Higher provisioning for bad loans saw Axis Bank’s quarterly net profit erode 83 per cent year-on-year to ₹319 crore (₹1,916 crore).
However, net interest income grew 11 per cent y-o-y to ₹4,514 crore (₹4,062 crore). Net interest margin declined 21 basis points to 3.64 per cent (3.85 per cent).
Balance sheet The bank’s balance sheet size (total assets) grew 17 per cent y-o-y to cross the ₹5.5-lakh crore mark. In Q2 FY17, total assets of the bank were ₹5,57,650 crore (₹4,76,525 crore).
Advances for the same period grew 18 per cent to ₹3,53,170 crore (₹2,98,066 crore). Deposits also grew 17 per cent to ₹3,80,187 crore (₹3,24,101 crore). Of this, low-cost deposits, also called CASA deposits, constituted 45 per cent.
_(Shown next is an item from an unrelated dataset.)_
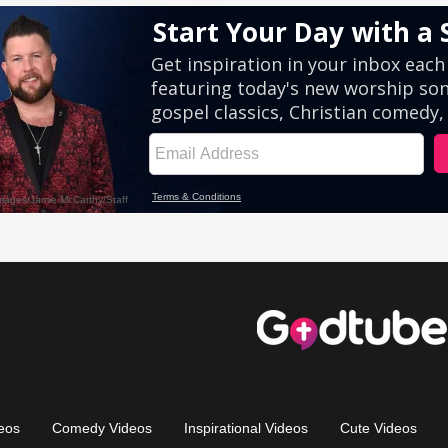
eos
Comedy Videos
Inspirational Videos
Cute Videos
The bank’s gross NPA (bad loans as a percentage of risk-weighted assets) stood at 4.17 per cent in Q2 FY17 (1.38 per cent) while the net NPA stood at 2.02 per cent (0.48 per cent).
In absolute terms, the bank’s gross NPA was ₹16,379 crore while the cumulative value of net restructured assets as on September 30 stood at ₹6,702 crore, constituting 1.74 per cent of net customer assets.
Under Basel-III norms, the bank’s capital adequacy ratio was 15.2 per cent.
As on end-September, the bank had a network of 3,106 domestic branches and extension counters, besides 13,448 ATMs and 1,210 cash recyclers.